TELLING YOUR LAWYER YOU DO NOT WANT HIM/HER WRITING YOU LETTERS, BECAUSE IT COSTS MONEY

This will simply cause the lawyer to write more lawyers explaining why letters have to be written, or it will terminate the lawyer-client relationship. That may sound like a good thing to you because you are replacing a lawyer who won't do everything that you demand.
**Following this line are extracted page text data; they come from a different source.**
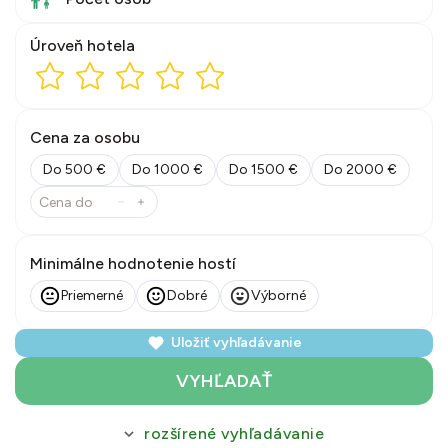
Úroveň hotela
Cena za osobu
Do 500 €
Do 1000 €
Do 1500 €
Do 2000 €
Minimálne hodnotenie hostí
Priemerné
Dobré
Výborné
Uložiť vyhľadávanie
VYHĽADAŤ
rozšírené vyhľadávanie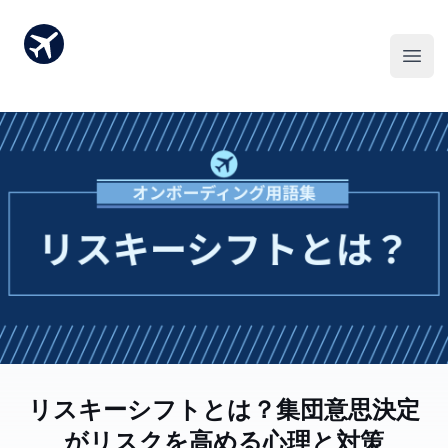
リスキーシフトとは？集団意思決定
がリスクを高める心理と対策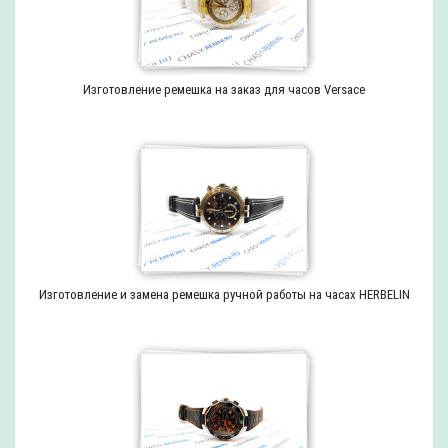
Изготовление ремешка на заказ для часов Versace
Изготовление и замена ремешка ручной работы на часах HERBELIN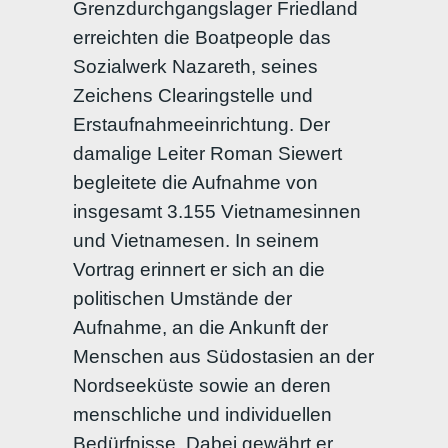
Grenzdurchgangslager Friedland
erreichten die Boatpeople das
Sozialwerk Nazareth, seines
Zeichens Clearingstelle und
Erstaufnahmeeinrichtung. Der
damalige Leiter Roman Siewert
begleitete die Aufnahme von
insgesamt 3.155 Vietnamesinnen
und Vietnamesen. In seinem
Vortrag erinnert er sich an die
politischen Umstände der
Aufnahme, an die Ankunft der
Menschen aus Südostasien an der
Nordseeküste sowie an deren
menschliche und individuellen
Bedürfnisse. Dabei gewährt er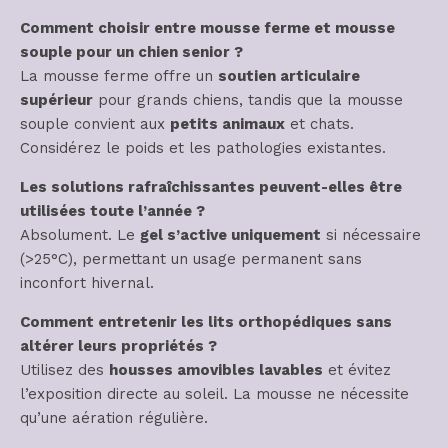
Comment choisir entre mousse ferme et mousse
souple pour un chien senior ?
La mousse ferme offre un
soutien articulaire
supérieur
pour grands chiens, tandis que la mousse
souple convient aux
petits animaux
et chats.
Considérez le poids et les pathologies existantes.
Les solutions rafraîchissantes peuvent-elles être
utilisées toute l’année ?
Absolument. Le
gel s’active uniquement
si nécessaire
(>25°C), permettant un usage permanent sans
inconfort hivernal.
Comment entretenir les lits orthopédiques sans
altérer leurs propriétés ?
Utilisez des
housses amovibles lavables
et évitez
l’exposition directe au soleil. La mousse ne nécessite
qu’une aération régulière.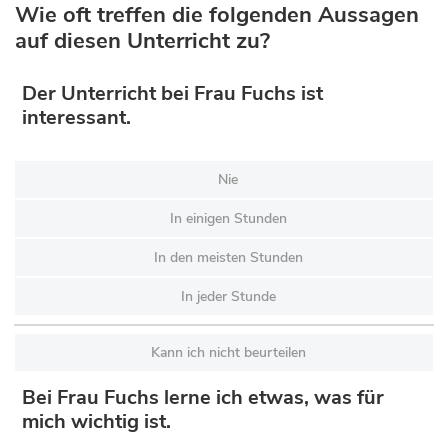
Wie oft treffen die folgenden Aussagen
auf diesen Unterricht zu?
Der Unterricht bei Frau Fuchs ist
interessant.
Nie
In einigen Stunden
In den meisten Stunden
In jeder Stunde
Kann ich nicht beurteilen
Bei Frau Fuchs lerne ich etwas, was für
mich wichtig ist.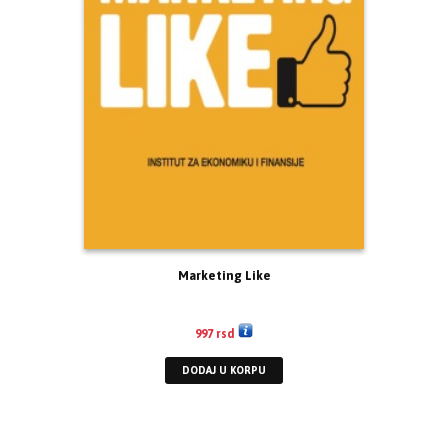
Marketing Like
997
rsd
DODAJ U KORPU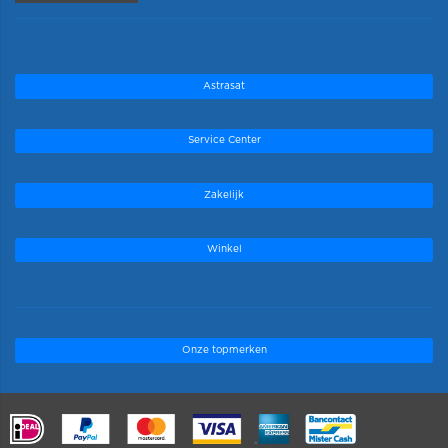
Astrasat
Service Center
Zakelijk
Winkel
Onze topmerken
.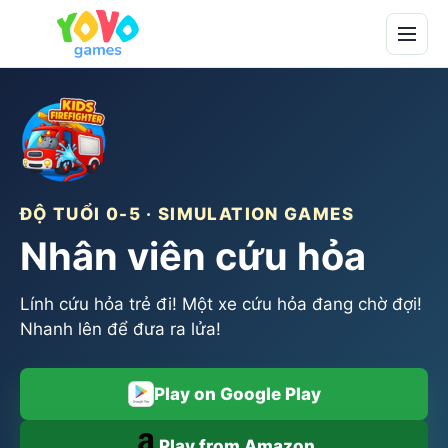
ĐỘ TUỔI 0-5 · SIMULATION GAMES
Nhân viên cứu hỏa
Lính cứu hỏa trẻ đi! Một xe cứu hỏa đang chờ đợi!
Nhanh lên để đưa ra lửa!
Play on Google Play
Play from Amazon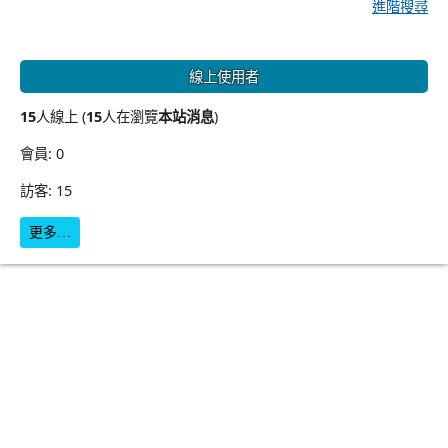
進階搜尋
線上使用者
15
人線上 (
15
人在瀏覽
本站消息
)
會員: 0
訪客: 15
更多…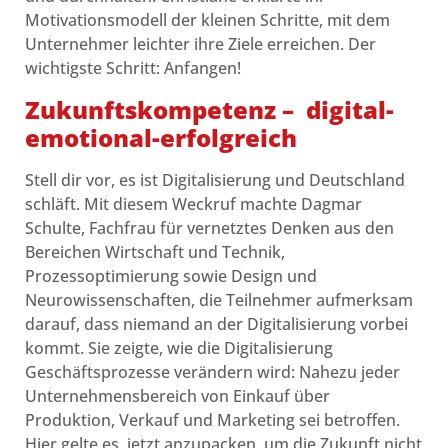
Motivationsmodell der kleinen Schritte, mit dem
Unternehmer leichter ihre Ziele erreichen. Der
wichtigste Schritt: Anfangen!
Zukunftskompetenz –
digital-
emotional-erfolgreich
Stell dir vor, es ist Digitalisierung und Deutschland
schläft. Mit diesem Weckruf machte Dagmar
Schulte, Fachfrau für vernetztes Denken aus den
Bereichen Wirtschaft und Technik,
Prozessoptimierung sowie Design und
Neurowissenschaften, die Teilnehmer aufmerksam
darauf, dass niemand an der Digitalisierung vorbei
kommt. Sie zeigte, wie die Digitalisierung
Geschäftsprozesse verändern wird: Nahezu jeder
Unternehmensbereich von Einkauf über
Produktion, Verkauf und Marketing sei betroffen.
Hier gelte es, jetzt anzupacken, um die Zukunft nicht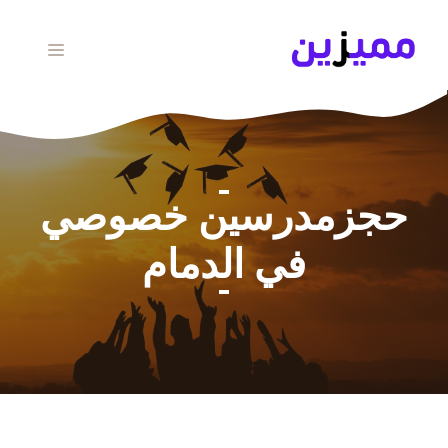
نتقل
لى
القائمة
لمحتوى
حجزمدرسين خصوصي
في الدمام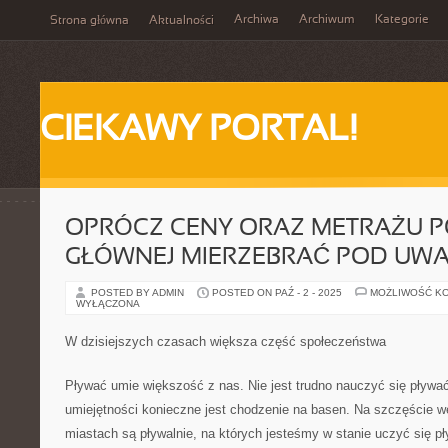
Archiwa
Archiwum
Kategorie
Strona główna
Aktualności
CIEKAWY PORTAL!
OPRÓCZ CENY ORAZ METRAŻU 
GŁÓWNEJ MIERZEBRAĆ POD UWA
POSTED BY ADMIN
POSTED ON PAŹ - 2 - 2025
MOŻLIWOŚĆ K
WYŁĄCZONA
W dzisiejszych czasach większa część społeczeństwa
Pływać umie większość z nas. Nie jest trudno nauczyć się pływać
umiejętności konieczne jest chodzenie na basen. Na szczęście 
miastach są pływalnie, na których jesteśmy w stanie uczyć się 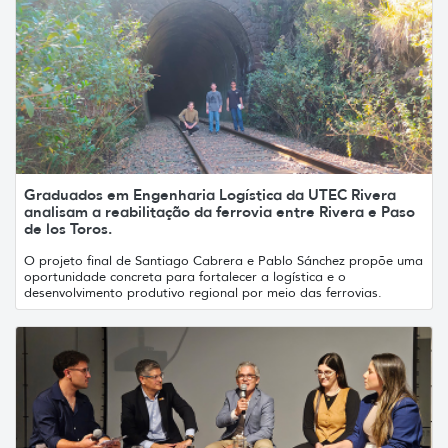
Graduados em Engenharia Logística da UTEC Rivera
analisam a reabilitação da ferrovia entre Rivera e Paso
de los Toros.
O projeto final de Santiago Cabrera e Pablo Sánchez propõe uma
oportunidade concreta para fortalecer a logística e o
desenvolvimento produtivo regional por meio das ferrovias.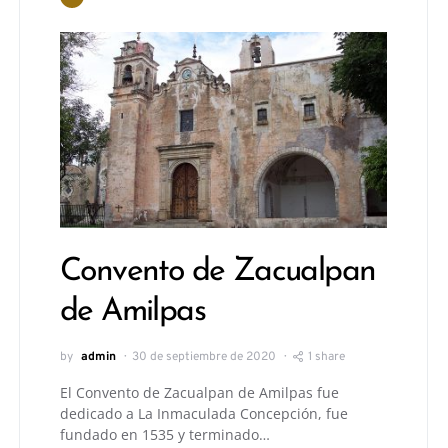
Convento de Zacualpan
de Amilpas
by
admin
30 de septiembre de 2020
1 share
El Convento de Zacualpan de Amilpas fue
dedicado a La Inmaculada Concepción, fue
fundado en 1535 y terminado…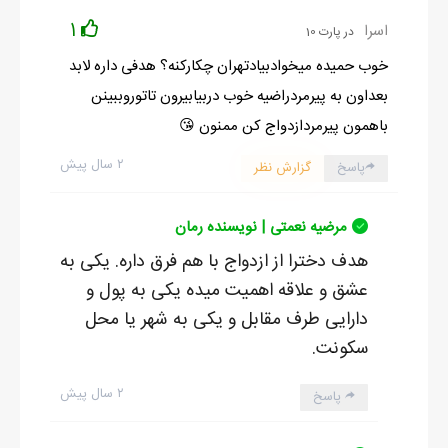
1
اسرا
در پارت 10
خوب حمیده میخوادبیادتهران چکارکنه؟ هدفی داره لابد
بعداون به پیرمردراضیه خوب دربیابیرون تاتوروببینن
باهمون پیرمردازدواج کن ممنون 😘
۲ سال پیش
پاسخ
گزارش نظر
مرضیه نعمتی | نویسنده رمان
هدف دخترا از ازدواج با هم فرق داره. یکی به
عشق و علاقه اهمیت میده یکی به پول و
دارایی طرف مقابل و یکی به شهر یا محل
سکونت.
۲ سال پیش
پاسخ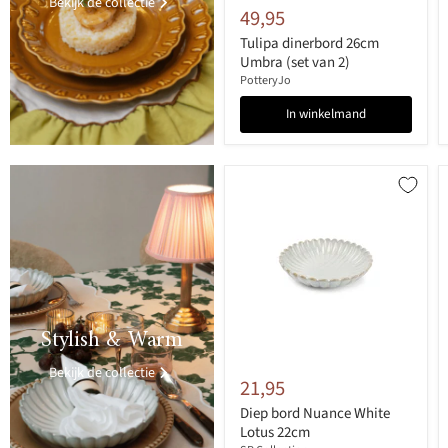
Bekijk de collectie
49,95
Tulipa dinerbord 26cm
Umbra (set van 2)
PotteryJo
In winkelmand
>
Stylish & Warm
Bekijk de collectie
21,95
Diep bord Nuance White
Lotus 22cm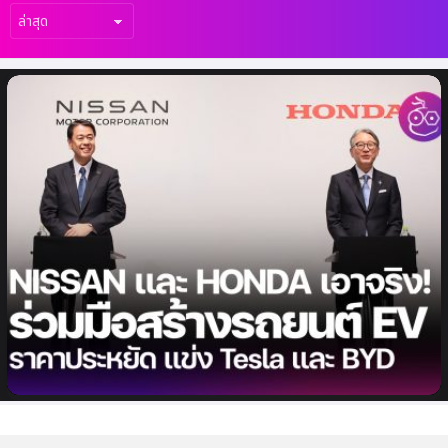
เรื่อง
ล่าสุด
Nissan และ Honda เอาจริง! ยืนยันร่วมมือด้าน
รถยนต์ไฟฟ้า (EV) เพื่อแข่งขันกับ Tesla และ
BYD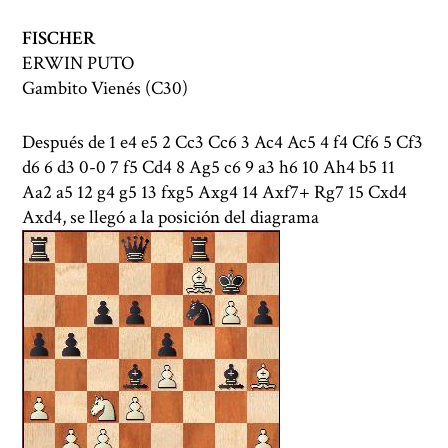
FISCHER
ERWIN PUTO
Gambito Vienés (C30)
Después de 1 e4 e5 2 Cc3 Cc6 3 Ac4 Ac5 4 f4 Cf6 5 Cf3
d6 6 d3 0-0 7 f5 Cd4 8 Ag5 c6 9 a3 h6 10 Ah4 b5 11
Aa2 a5 12 g4 g5 13 fxg5 Axg4 14 Axf7+ Rg7 15 Cxd4
Axd4, se llegó a la posición del diagrama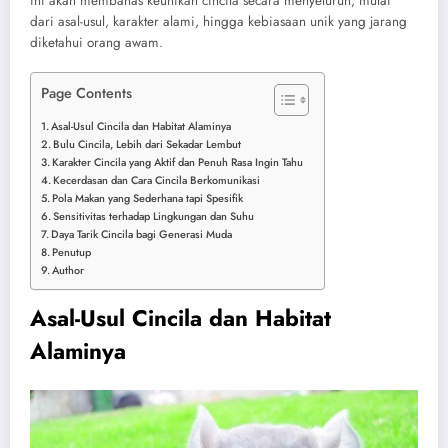
ini akan membahas keunikan cincila secara menyeluruh, mulai
dari asal-usul, karakter alami, hingga kebiasaan unik yang jarang
diketahui orang awam.
Page Contents
Asal-Usul Cincila dan Habitat Alaminya
Bulu Cincila, Lebih dari Sekadar Lembut
Karakter Cincila yang Aktif dan Penuh Rasa Ingin Tahu
Kecerdasan dan Cara Cincila Berkomunikasi
Pola Makan yang Sederhana tapi Spesifik
Sensitivitas terhadap Lingkungan dan Suhu
Daya Tarik Cincila bagi Generasi Muda
Penutup
Author
Asal-Usul Cincila dan Habitat
Alaminya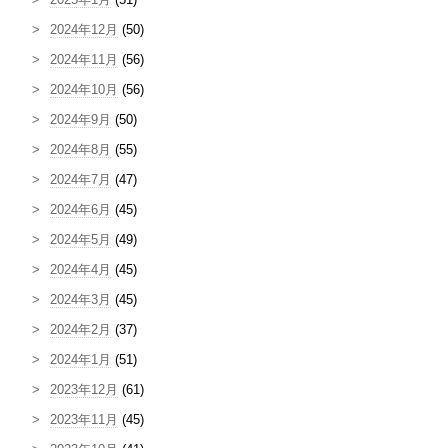
2024年12月
(50)
2024年11月
(56)
2024年10月
(56)
2024年9月
(50)
2024年8月
(55)
2024年7月
(47)
2024年6月
(45)
2024年5月
(49)
2024年4月
(45)
2024年3月
(45)
2024年2月
(37)
2024年1月
(51)
2023年12月
(61)
2023年11月
(45)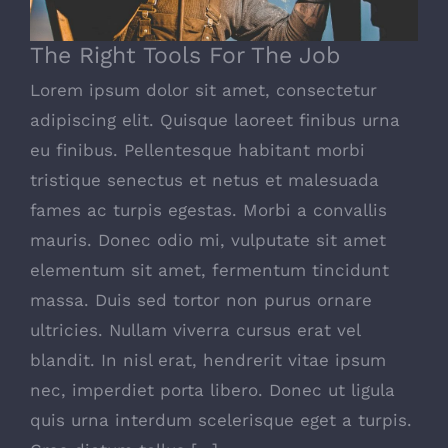
The Right Tools For The Job
Lorem ipsum dolor sit amet, consectetur
adipiscing elit. Quisque laoreet finibus urna
eu finibus. Pellentesque habitant morbi
tristique senectus et netus et malesuada
fames ac turpis egestas. Morbi a convallis
mauris. Donec odio mi, vulputate sit amet
elementum sit amet, fermentum tincidunt
massa. Duis sed tortor non purus ornare
ultricies. Nullam viverra cursus erat vel
blandit. In nisl erat, hendrerit vitae ipsum
nec, imperdiet porta libero. Donec ut ligula
quis urna interdum scelerisque eget a turpis.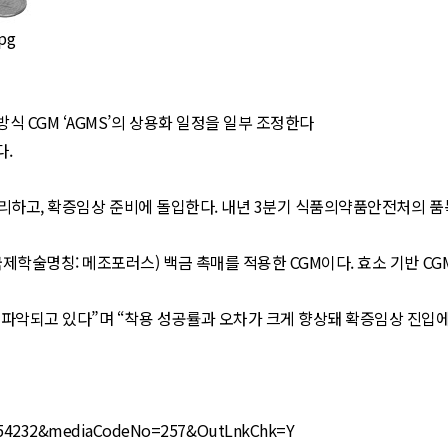
식 CGM ‘AGMS’의 상용화 일정을 일부 조정한다
다.
마무리하고, 확증임상 준비에 돌입한다. 내년 3분기 식품의약품안전처의 
학술명칭: 메조포러스) 백금 촉매를 적용한 CGM이다. 효소 기반 CGM
 파악되고 있다”며 “착용 성공률과 오차가 크게 향상돼 확증임상 진입에
39054232&mediaCodeNo=257&OutLnkChk=Y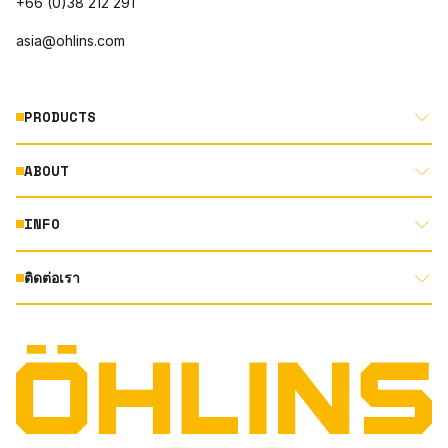
+66 (0)38 212 291
asia@ohlins.com
PRODUCTS
ABOUT
MOTORCYCLE
AUTOMOTIVE
INFO
ABOUT US
MOUNTAIN BIKE
RACING
ติดต่อเรา
DOCUMENT LIBRARY
DEALER LOCATOR
PRODUCT SEARCH
INSTAGRAM
TERMS AND CONDITIONS
TECHNOLOGY
PRIVACY STATEMENT
FACEBOOK
ORIGINAL EQUIPMENT
YOUTUBE
QUALITY & SUSTAINBILITY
However, you are going to have a very difficult time finding a lawyer who will do everything you demand, even if it looks like it will go that way at the initial interview, before the lawyer really gets to know how demanding you are and before your demands change from the plausible to the impossible.

You are likely to go through quite a lot of lawyer-shopping time and money before you find one who even gives the illusion of being ready to stand at attention, salute and instantly execute all your demands, and the process of changing lawyers necessarily entails some substantial expense because of the time it takes a new lawyer to get read into your case, tell everybody that a new lawyer is on the job, and make certain formal changes with the court which many of the courts demand.

"COMPLETED STAFF ACTION"

The all-time dumbest thing a client can do is to start preparing the legal papers and correspondence for the lawyer to sign and send out, in a perverted form of what bureaucracies call "completed staff action." Lawyers aren't going to accept that, because of the huge responsibility that they bear for the client's case and welfare, and the ethical rules that require them to use their professional training and professional judgment fully and independently. Vast amounts of lawyer hours will be spent explaining ­p; and it will be in writing, you may be sure ­p; why each thing the client wants signed and sent out is not exactly right. If the explanation is swift or gruff it may enrage the client, but the more patient, polite and sensitive it is, the longer it must be and the more it will have to cost.

TELLING THE LAWYER THAT IN ORDER TO SAVE MONEY YOU WILL NOT COMMUNICATE WITH HIM, BUT ONLY COMMUNICATE WITH YOUR SPOUSE

This one would hardly seem to need explaining, but it is amazing the number of clients that think it is a smart thing to do. It always ends up in an arrangement that is very disadvantageous to you, or in some off-the-wall arrangement that will not work, can't be accepted and administered by the court, or ends up disadvantaging both sides in some other way. At the very least, it ends up in voluminous amounts of attorney time spent explaining why these goofy things won't work, why a deal that seems so neat is very disadvantageous to you, and why the lawyer has to tell you all this. And no, the lawyer's initial estimate, or wild guess, as to how much the process would all cost, did not include all this extra time spent explaining the basics to somebody who, as the original bargain went, was going to leave the details and the means of accomplishing the ends entirely to his lawyer. And when the lawyer is lucky enough to be able to pull the client's botched deal out of the fire somehow, going through many costly iterations back and forth with the court or opposing counsel or both, it can easily double the costs of the whole thing.

SIGNING AN AGREEMENT, MEDIATED OR NOT, THAT YOUR ATTORNEY HAS NOT LOOKED AT

Believe it or not, some clients think they are oh so clever when they think of doing this. Think of the money it saves! Well, of course it doesn't work that way, for just the reasons explained above. And you have the additional factor of the lawyer having to explain to the judge, the other side and everybody involved that he or she is not responsible for a deal that you would ordinarily think the lawyer's fingerprints were all over. It will probably mean the lawyer's having to part company with the client, with all that that entails.